Nevertheless, I was able to speak a language that Imran would have felt at home with; my framing of the sentences should not have seemed foreign to him. Of course, whether this made any impact on him or not is not possible to say. However, judging from the unsettled nature of some of the gunmen in their conversations with their handlers, it’s possible that they were more impressionable than hardened criminals might have been (brainwashed though they seemed to have been).
In the Jewish daily ‘Forward’ you’ve written that you were spiritually recharged during the Thanksgiving dinner the next day. Why?
The events were definitely tragic, but it is not often that one feels a connection to something larger in the universe. Each person performs a certain role in the world, and my role included interpreting from English to Urdu. It was extremely unfortunate and tragic that our efforts did not succeed in preventing the death of Holtzberg, but I was given the opportunity to play a part in a larger, spiritual context. Vedanta teaches that there is only Brahman and that our feelings of independent existence are misplaced. Jewish tradition teaches the oneness of God.

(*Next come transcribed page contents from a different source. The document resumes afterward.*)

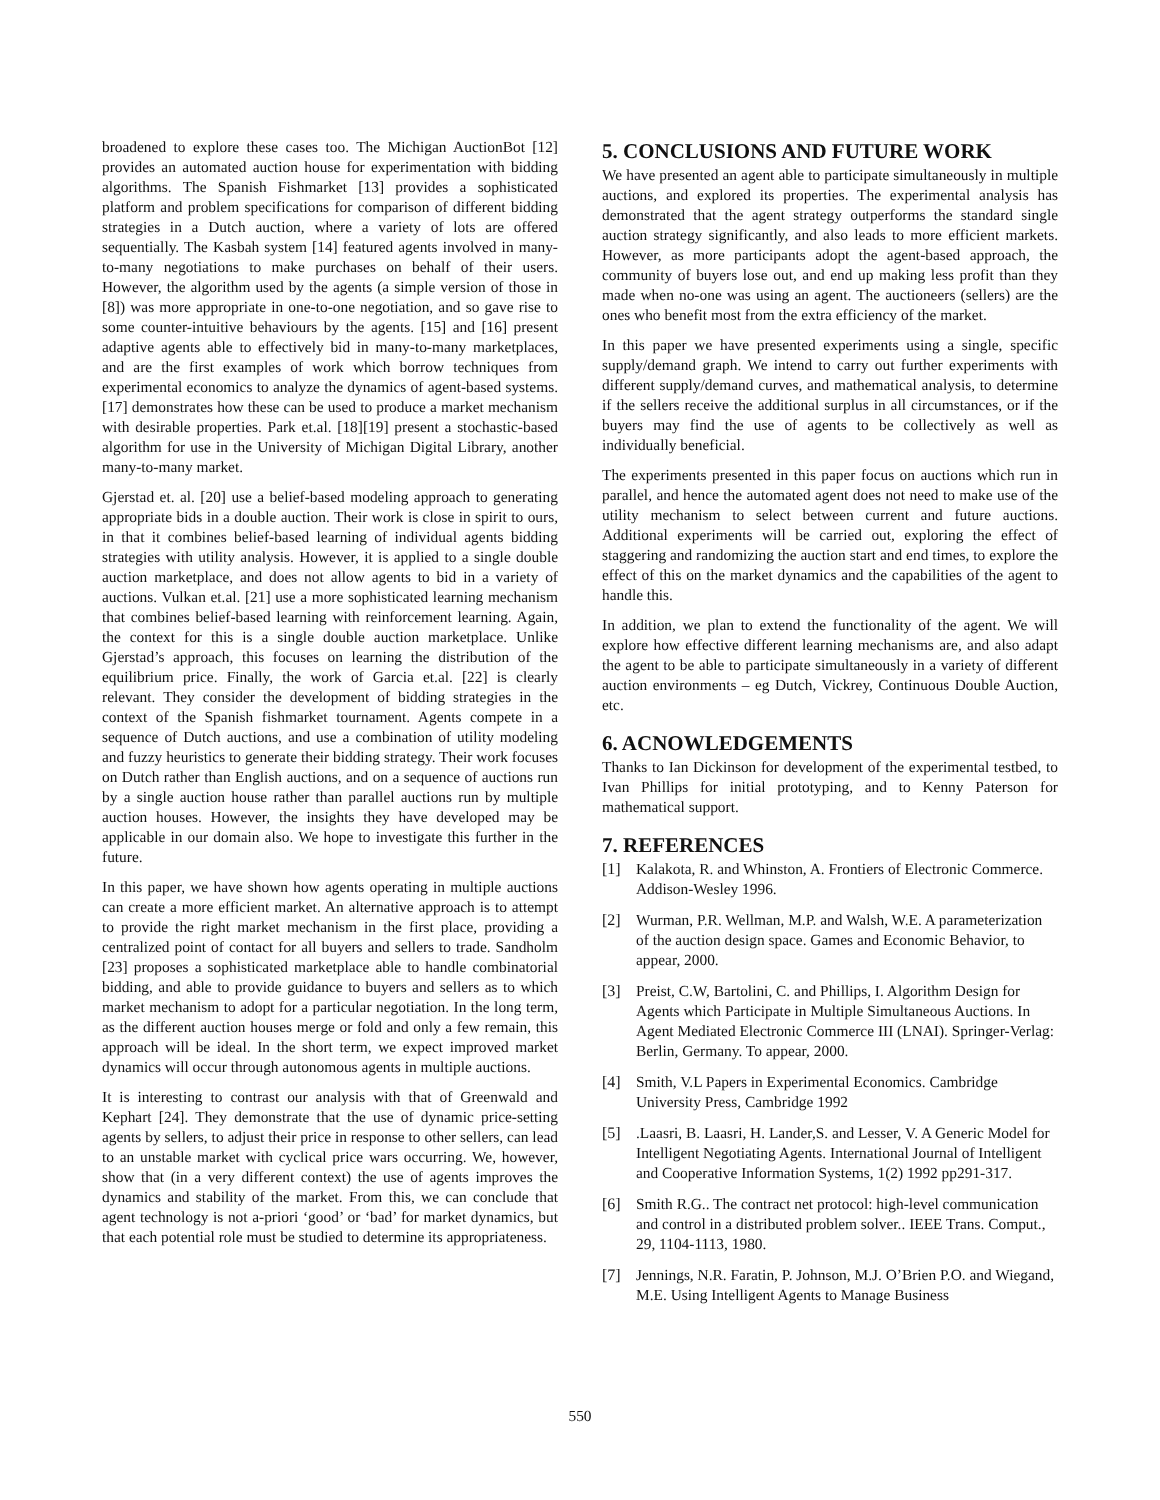broadened to explore these cases too. The Michigan AuctionBot [12] provides an automated auction house for experimentation with bidding algorithms. The Spanish Fishmarket [13] provides a sophisticated platform and problem specifications for comparison of different bidding strategies in a Dutch auction, where a variety of lots are offered sequentially. The Kasbah system [14] featured agents involved in many-to-many negotiations to make purchases on behalf of their users. However, the algorithm used by the agents (a simple version of those in [8]) was more appropriate in one-to-one negotiation, and so gave rise to some counter-intuitive behaviours by the agents. [15] and [16] present adaptive agents able to effectively bid in many-to-many marketplaces, and are the first examples of work which borrow techniques from experimental economics to analyze the dynamics of agent-based systems. [17] demonstrates how these can be used to produce a market mechanism with desirable properties. Park et.al. [18][19] present a stochastic-based algorithm for use in the University of Michigan Digital Library, another many-to-many market.
Gjerstad et. al. [20] use a belief-based modeling approach to generating appropriate bids in a double auction. Their work is close in spirit to ours, in that it combines belief-based learning of individual agents bidding strategies with utility analysis. However, it is applied to a single double auction marketplace, and does not allow agents to bid in a variety of auctions. Vulkan et.al. [21] use a more sophisticated learning mechanism that combines belief-based learning with reinforcement learning. Again, the context for this is a single double auction marketplace. Unlike Gjerstad’s approach, this focuses on learning the distribution of the equilibrium price. Finally, the work of Garcia et.al. [22] is clearly relevant. They consider the development of bidding strategies in the context of the Spanish fishmarket tournament. Agents compete in a sequence of Dutch auctions, and use a combination of utility modeling and fuzzy heuristics to generate their bidding strategy. Their work focuses on Dutch rather than English auctions, and on a sequence of auctions run by a single auction house rather than parallel auctions run by multiple auction houses. However, the insights they have developed may be applicable in our domain also. We hope to investigate this further in the future.
In this paper, we have shown how agents operating in multiple auctions can create a more efficient market. An alternative approach is to attempt to provide the right market mechanism in the first place, providing a centralized point of contact for all buyers and sellers to trade. Sandholm [23] proposes a sophisticated marketplace able to handle combinatorial bidding, and able to provide guidance to buyers and sellers as to which market mechanism to adopt for a particular negotiation. In the long term, as the different auction houses merge or fold and only a few remain, this approach will be ideal. In the short term, we expect improved market dynamics will occur through autonomous agents in multiple auctions.
It is interesting to contrast our analysis with that of Greenwald and Kephart [24]. They demonstrate that the use of dynamic price-setting agents by sellers, to adjust their price in response to other sellers, can lead to an unstable market with cyclical price wars occurring. We, however, show that (in a very different context) the use of agents improves the dynamics and stability of the market. From this, we can conclude that agent technology is not a-priori ‘good’ or ‘bad’ for market dynamics, but that each potential role must be studied to determine its appropriateness.
5. CONCLUSIONS AND FUTURE WORK
We have presented an agent able to participate simultaneously in multiple auctions, and explored its properties. The experimental analysis has demonstrated that the agent strategy outperforms the standard single auction strategy significantly, and also leads to more efficient markets. However, as more participants adopt the agent-based approach, the community of buyers lose out, and end up making less profit than they made when no-one was using an agent. The auctioneers (sellers) are the ones who benefit most from the extra efficiency of the market.
In this paper we have presented experiments using a single, specific supply/demand graph. We intend to carry out further experiments with different supply/demand curves, and mathematical analysis, to determine if the sellers receive the additional surplus in all circumstances, or if the buyers may find the use of agents to be collectively as well as individually beneficial.
The experiments presented in this paper focus on auctions which run in parallel, and hence the automated agent does not need to make use of the utility mechanism to select between current and future auctions. Additional experiments will be carried out, exploring the effect of staggering and randomizing the auction start and end times, to explore the effect of this on the market dynamics and the capabilities of the agent to handle this.
In addition, we plan to extend the functionality of the agent. We will explore how effective different learning mechanisms are, and also adapt the agent to be able to participate simultaneously in a variety of different auction environments – eg Dutch, Vickrey, Continuous Double Auction, etc.
6. ACNOWLEDGEMENTS
Thanks to Ian Dickinson for development of the experimental testbed, to Ivan Phillips for initial prototyping, and to Kenny Paterson for mathematical support.
7. REFERENCES
[1] Kalakota, R. and Whinston, A. Frontiers of Electronic Commerce. Addison-Wesley 1996.
[2] Wurman, P.R. Wellman, M.P. and Walsh, W.E. A parameterization of the auction design space. Games and Economic Behavior, to appear, 2000.
[3] Preist, C.W, Bartolini, C. and Phillips, I. Algorithm Design for Agents which Participate in Multiple Simultaneous Auctions. In Agent Mediated Electronic Commerce III (LNAI). Springer-Verlag: Berlin, Germany. To appear, 2000.
[4] Smith, V.L Papers in Experimental Economics. Cambridge University Press, Cambridge 1992
[5].Laasri, B. Laasri, H. Lander,S. and Lesser, V. A Generic Model for Intelligent Negotiating Agents. International Journal of Intelligent and Cooperative Information Systems, 1(2) 1992 pp291-317.
[6] Smith R.G.. The contract net protocol: high-level communication and control in a distributed problem solver.. IEEE Trans. Comput., 29, 1104-1113, 1980.
[7] Jennings, N.R. Faratin, P. Johnson, M.J. O’Brien P.O. and Wiegand, M.E. Using Intelligent Agents to Manage Business
550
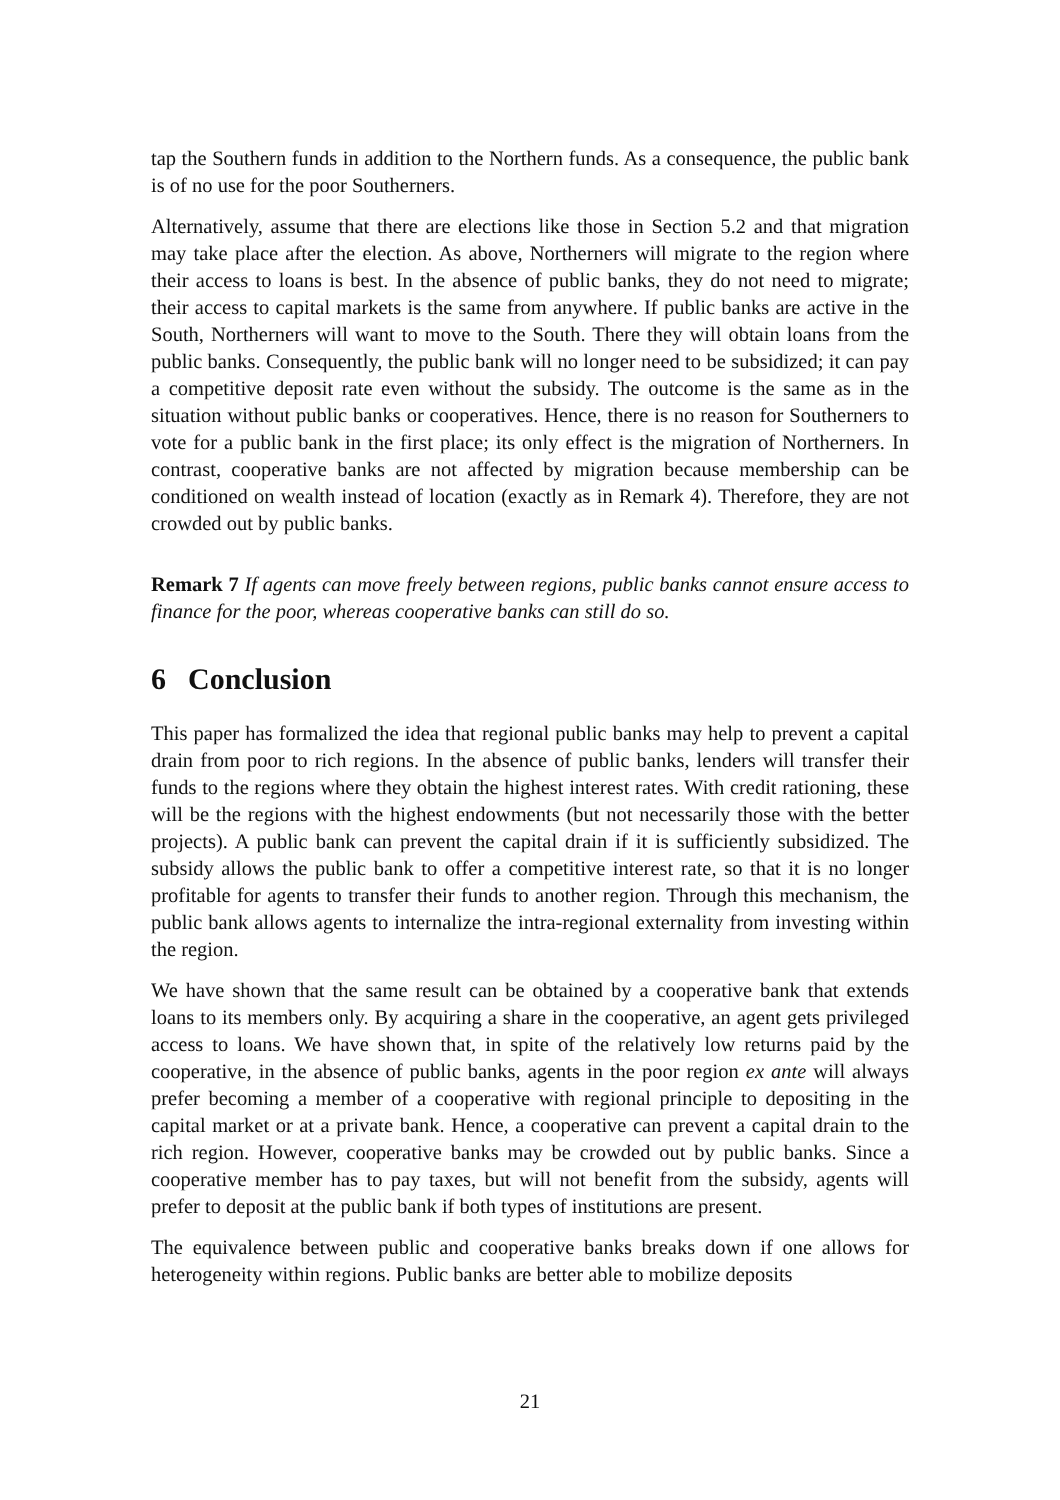tap the Southern funds in addition to the Northern funds. As a consequence, the public bank is of no use for the poor Southerners.
Alternatively, assume that there are elections like those in Section 5.2 and that migration may take place after the election. As above, Northerners will migrate to the region where their access to loans is best. In the absence of public banks, they do not need to migrate; their access to capital markets is the same from anywhere. If public banks are active in the South, Northerners will want to move to the South. There they will obtain loans from the public banks. Consequently, the public bank will no longer need to be subsidized; it can pay a competitive deposit rate even without the subsidy. The outcome is the same as in the situation without public banks or cooperatives. Hence, there is no reason for Southerners to vote for a public bank in the first place; its only effect is the migration of Northerners. In contrast, cooperative banks are not affected by migration because membership can be conditioned on wealth instead of location (exactly as in Remark 4). Therefore, they are not crowded out by public banks.
Remark 7 If agents can move freely between regions, public banks cannot ensure access to finance for the poor, whereas cooperative banks can still do so.
6 Conclusion
This paper has formalized the idea that regional public banks may help to prevent a capital drain from poor to rich regions. In the absence of public banks, lenders will transfer their funds to the regions where they obtain the highest interest rates. With credit rationing, these will be the regions with the highest endowments (but not necessarily those with the better projects). A public bank can prevent the capital drain if it is sufficiently subsidized. The subsidy allows the public bank to offer a competitive interest rate, so that it is no longer profitable for agents to transfer their funds to another region. Through this mechanism, the public bank allows agents to internalize the intra-regional externality from investing within the region.
We have shown that the same result can be obtained by a cooperative bank that extends loans to its members only. By acquiring a share in the cooperative, an agent gets privileged access to loans. We have shown that, in spite of the relatively low returns paid by the cooperative, in the absence of public banks, agents in the poor region ex ante will always prefer becoming a member of a cooperative with regional principle to depositing in the capital market or at a private bank. Hence, a cooperative can prevent a capital drain to the rich region. However, cooperative banks may be crowded out by public banks. Since a cooperative member has to pay taxes, but will not benefit from the subsidy, agents will prefer to deposit at the public bank if both types of institutions are present.
The equivalence between public and cooperative banks breaks down if one allows for heterogeneity within regions. Public banks are better able to mobilize deposits
21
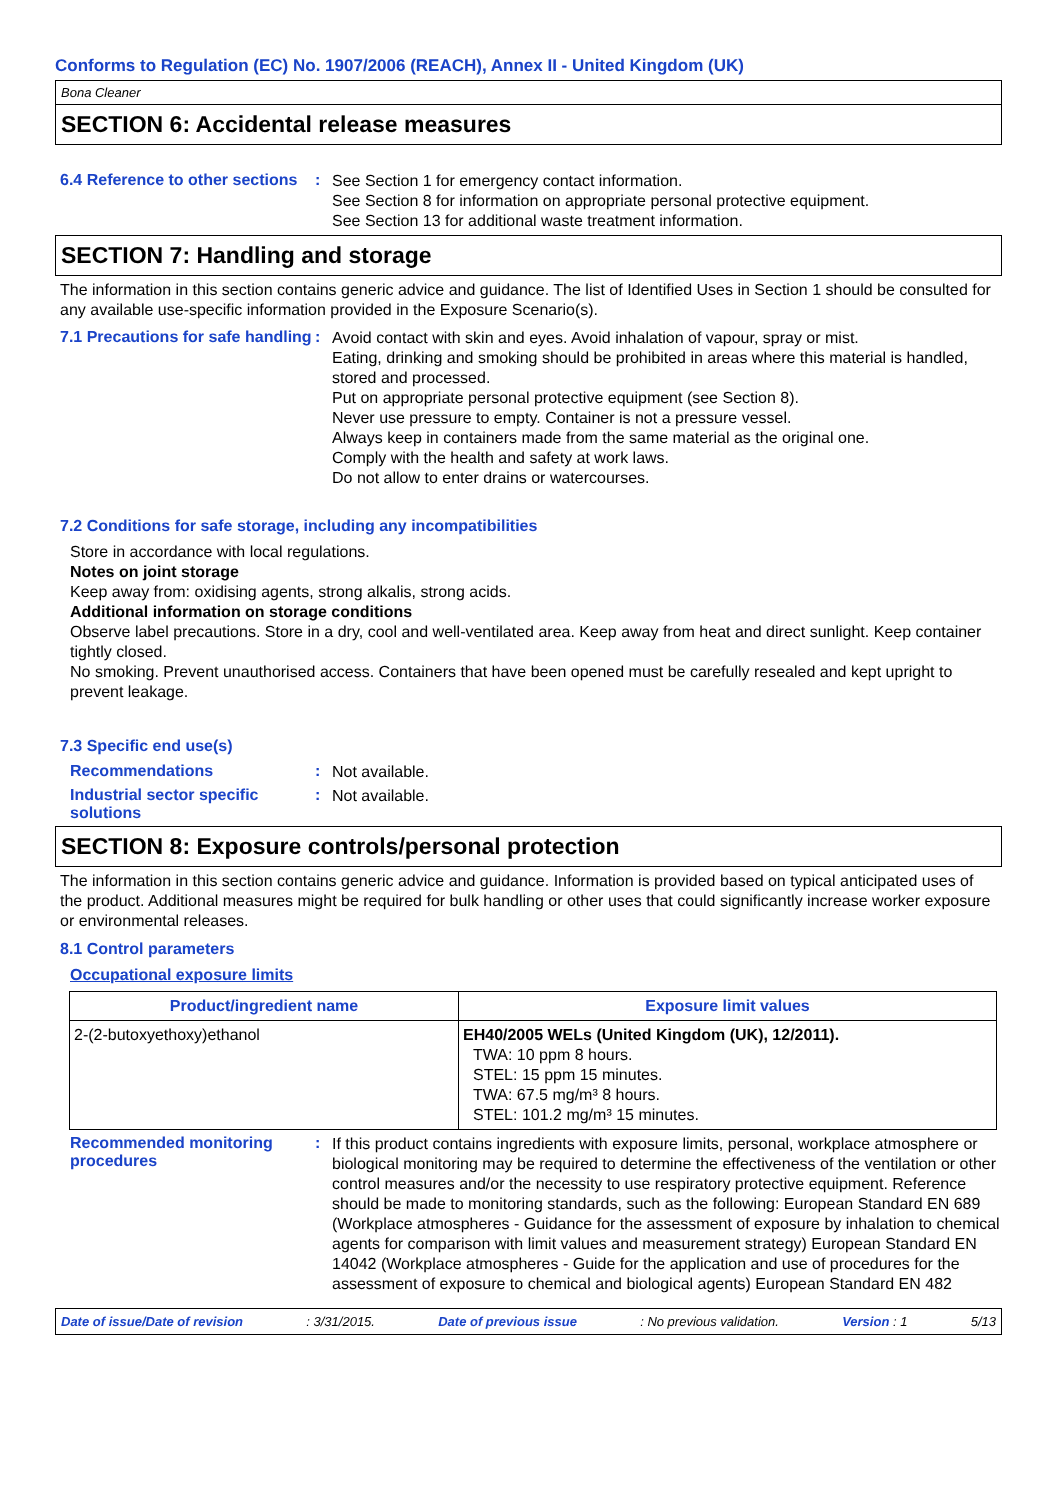Conforms to Regulation (EC) No. 1907/2006 (REACH), Annex II - United Kingdom (UK)
Bona Cleaner
SECTION 6: Accidental release measures
6.4 Reference to other sections
:
See Section 1 for emergency contact information.
See Section 8 for information on appropriate personal protective equipment.
See Section 13 for additional waste treatment information.
SECTION 7: Handling and storage
The information in this section contains generic advice and guidance. The list of Identified Uses in Section 1 should be consulted for any available use-specific information provided in the Exposure Scenario(s).
7.1 Precautions for safe handling
:
Avoid contact with skin and eyes. Avoid inhalation of vapour, spray or mist.
Eating, drinking and smoking should be prohibited in areas where this material is handled, stored and processed.
Put on appropriate personal protective equipment (see Section 8).
Never use pressure to empty. Container is not a pressure vessel.
Always keep in containers made from the same material as the original one.
Comply with the health and safety at work laws.
Do not allow to enter drains or watercourses.
7.2 Conditions for safe storage, including any incompatibilities
Store in accordance with local regulations.
Notes on joint storage
Keep away from: oxidising agents, strong alkalis, strong acids.
Additional information on storage conditions
Observe label precautions. Store in a dry, cool and well-ventilated area. Keep away from heat and direct sunlight. Keep container tightly closed.
No smoking. Prevent unauthorised access. Containers that have been opened must be carefully resealed and kept upright to prevent leakage.
7.3 Specific end use(s)
Recommendations :
Not available.
Industrial sector specific solutions
:
Not available.
SECTION 8: Exposure controls/personal protection
The information in this section contains generic advice and guidance. Information is provided based on typical anticipated uses of the product. Additional measures might be required for bulk handling or other uses that could significantly increase worker exposure or environmental releases.
8.1 Control parameters
Occupational exposure limits
| Product/ingredient name | Exposure limit values |
| --- | --- |
| 2-(2-butoxyethoxy)ethanol | EH40/2005 WELs (United Kingdom (UK), 12/2011). TWA: 10 ppm 8 hours. STEL: 15 ppm 15 minutes. TWA: 67.5 mg/m³ 8 hours. STEL: 101.2 mg/m³ 15 minutes. |
Recommended monitoring procedures
:
If this product contains ingredients with exposure limits, personal, workplace atmosphere or biological monitoring may be required to determine the effectiveness of the ventilation or other control measures and/or the necessity to use respiratory protective equipment. Reference should be made to monitoring standards, such as the following: European Standard EN 689 (Workplace atmospheres - Guidance for the assessment of exposure by inhalation to chemical agents for comparison with limit values and measurement strategy) European Standard EN 14042 (Workplace atmospheres - Guide for the application and use of procedures for the assessment of exposure to chemical and biological agents) European Standard EN 482
Date of issue/Date of revision: 3/31/2015. Date of previous issue: No previous validation. Version : 1 5/13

My participation in these brought me closer to the understanding of the unity of all beings.
How else did it affect you?
Every event has to have an impact on a thinking person’s life. My feelings about the importance of doing good, contributing to the general well-being of people, helping people in need, have become stronger.
Have you used your skills as an interpreter since?
I am not an interpreter, by training or by profession. However, as somebody who speaks several languages and as somebody who is familiar with several cultures, I am interpreting each one to the other. I interpret Hinduism to Jews, Judaism to Hindus, Indian languages to speakers of non-Indian languages, the economic world view to non-economists.